(Stored entries)
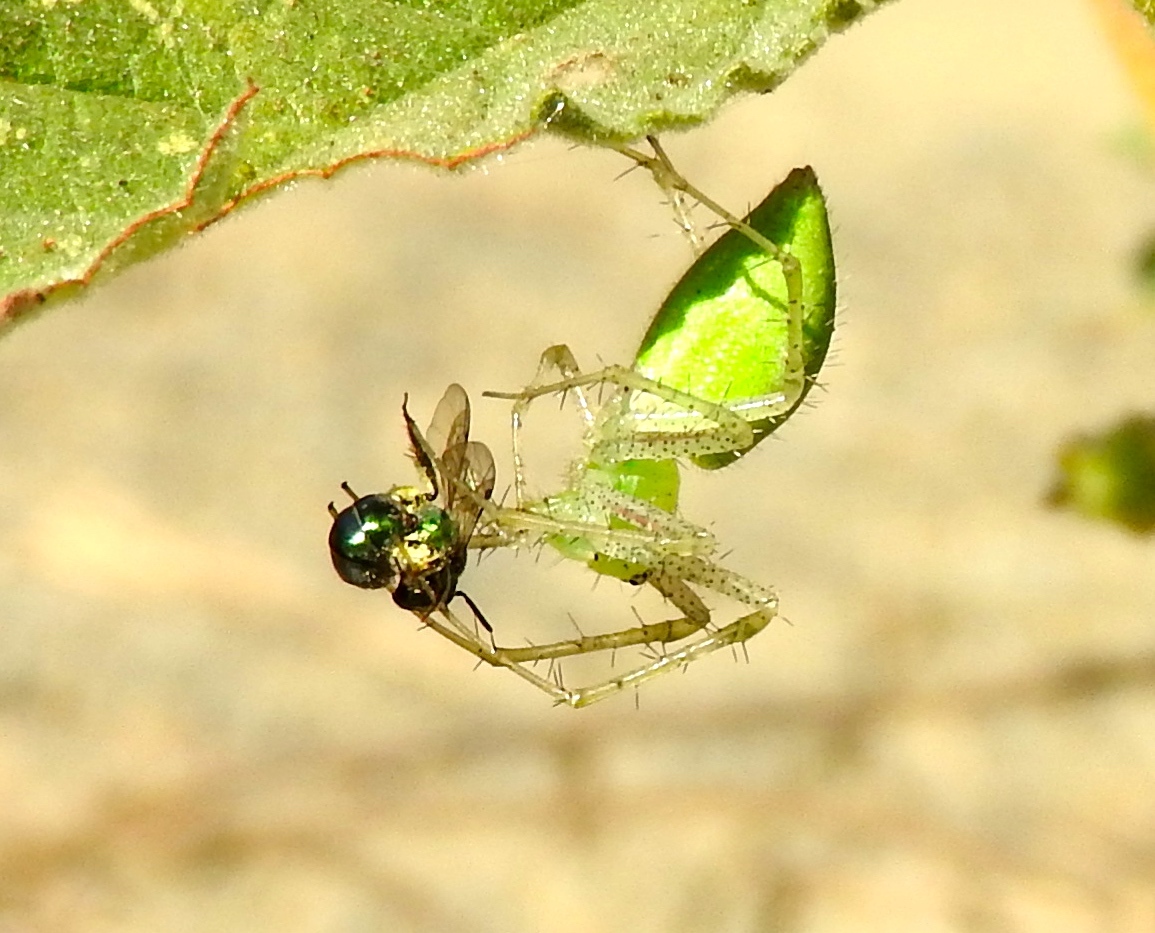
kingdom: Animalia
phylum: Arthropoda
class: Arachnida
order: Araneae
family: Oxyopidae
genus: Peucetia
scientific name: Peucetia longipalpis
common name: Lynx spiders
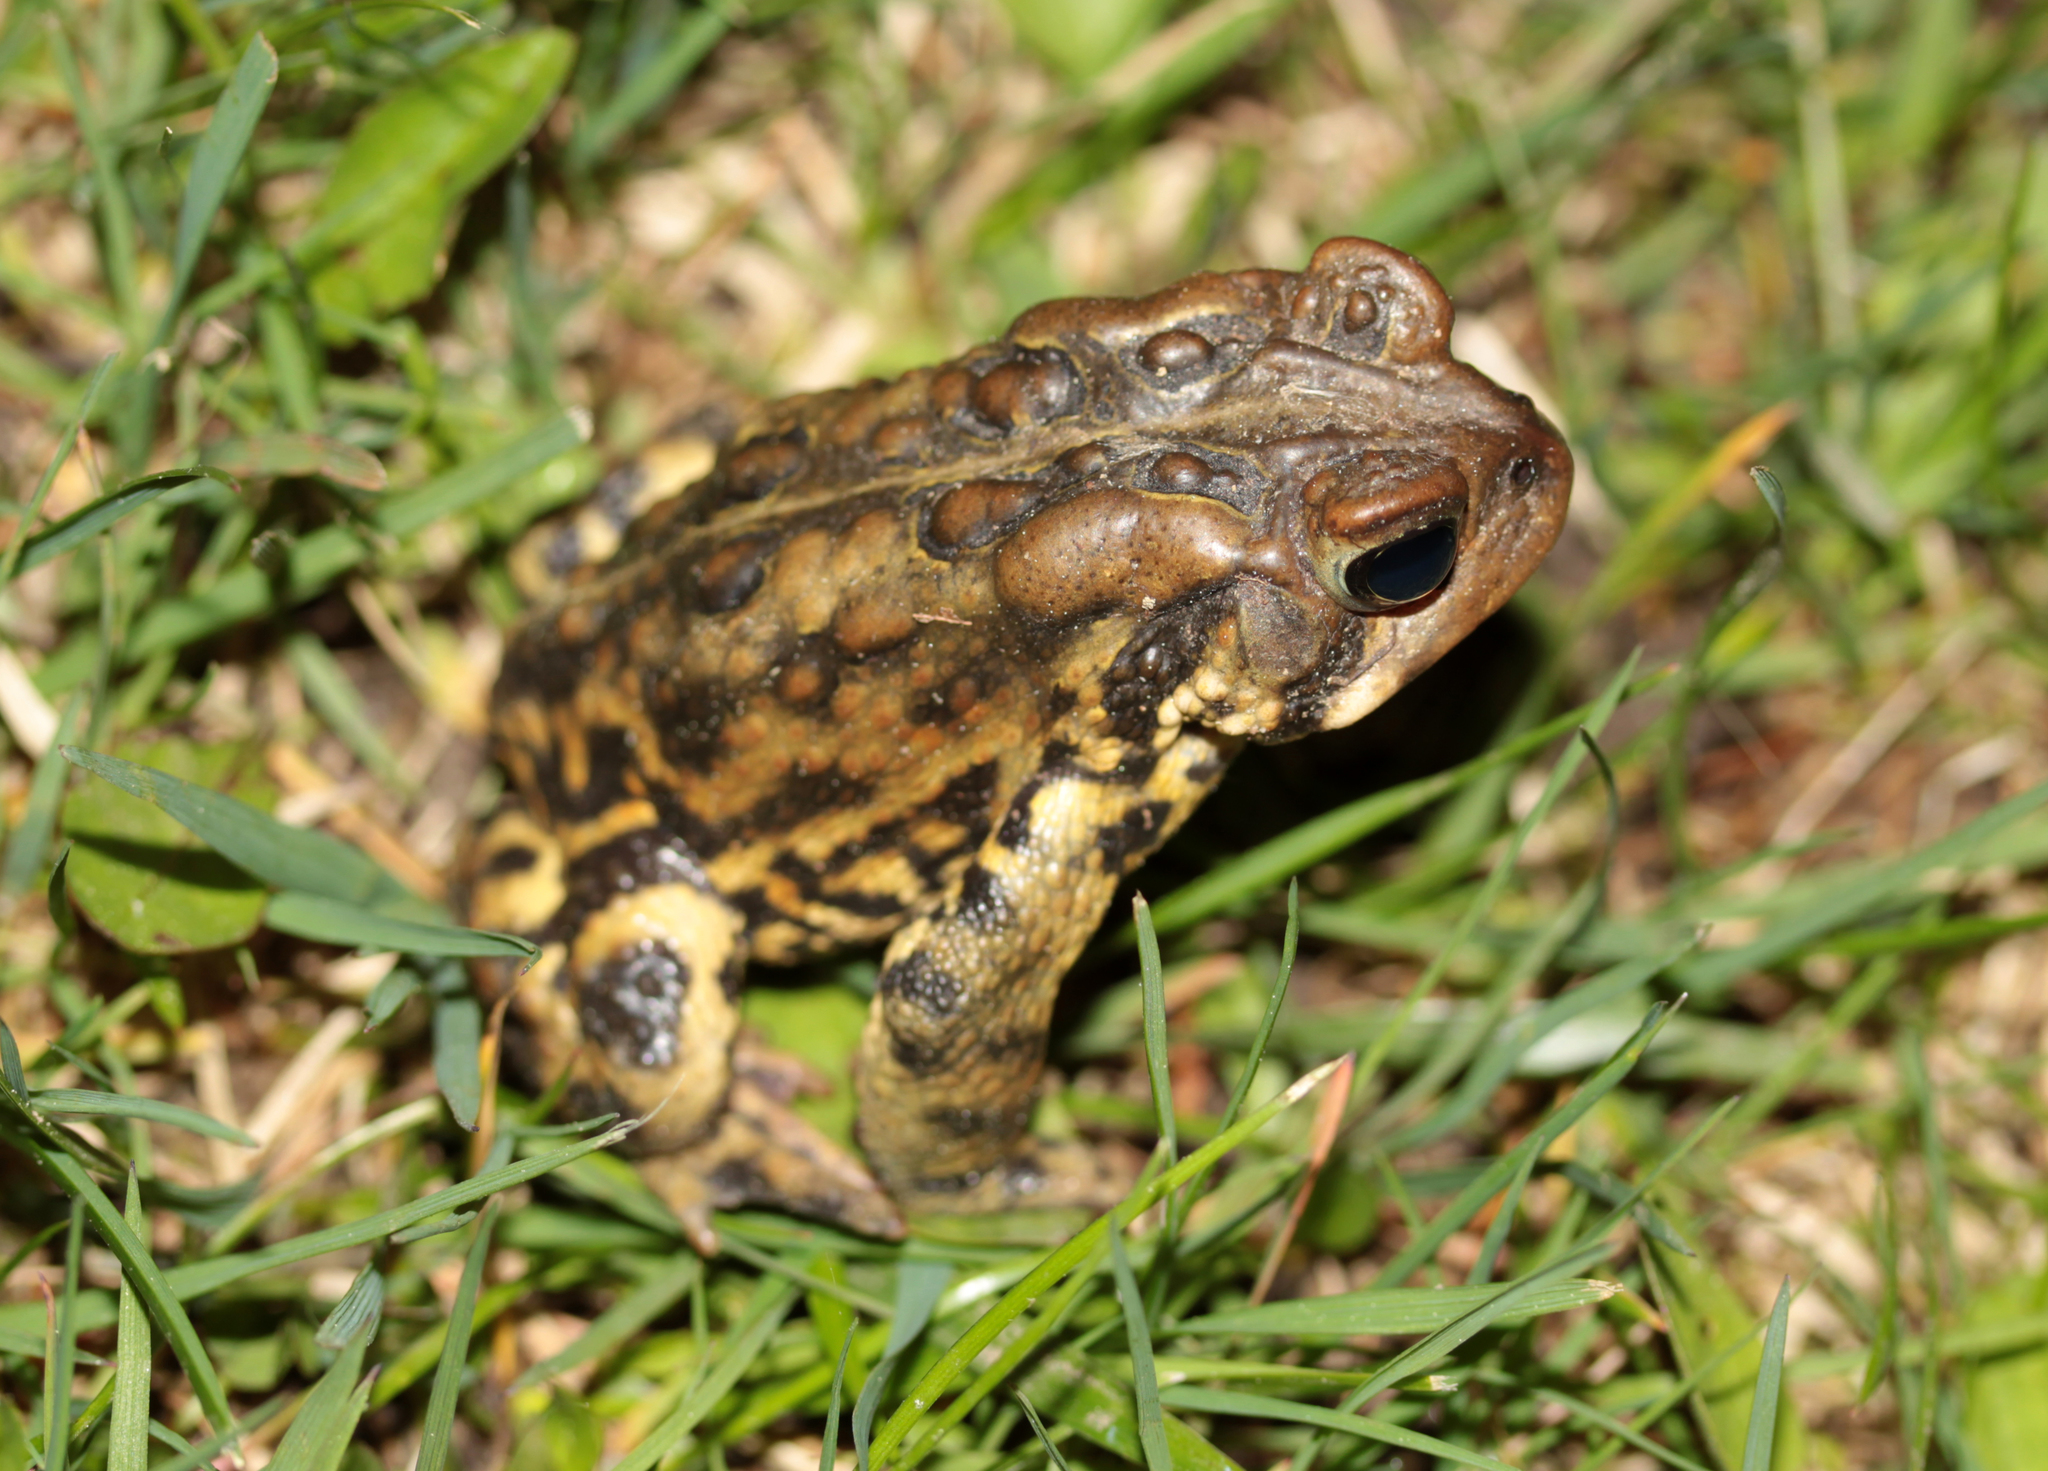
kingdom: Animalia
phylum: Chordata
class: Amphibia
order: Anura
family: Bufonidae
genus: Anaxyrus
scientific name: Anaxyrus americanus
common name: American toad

WHAT YOU SHOULD DO >> Retype all of the lines above word for word, leaving out the pictures.

WORKED ANSWER >>
kingdom: Animalia
phylum: Arthropoda
class: Arachnida
order: Araneae
family: Oxyopidae
genus: Peucetia
scientific name: Peucetia longipalpis
common name: Lynx spiders
kingdom: Animalia
phylum: Chordata
class: Amphibia
order: Anura
family: Bufonidae
genus: Anaxyrus
scientific name: Anaxyrus americanus
common name: American toad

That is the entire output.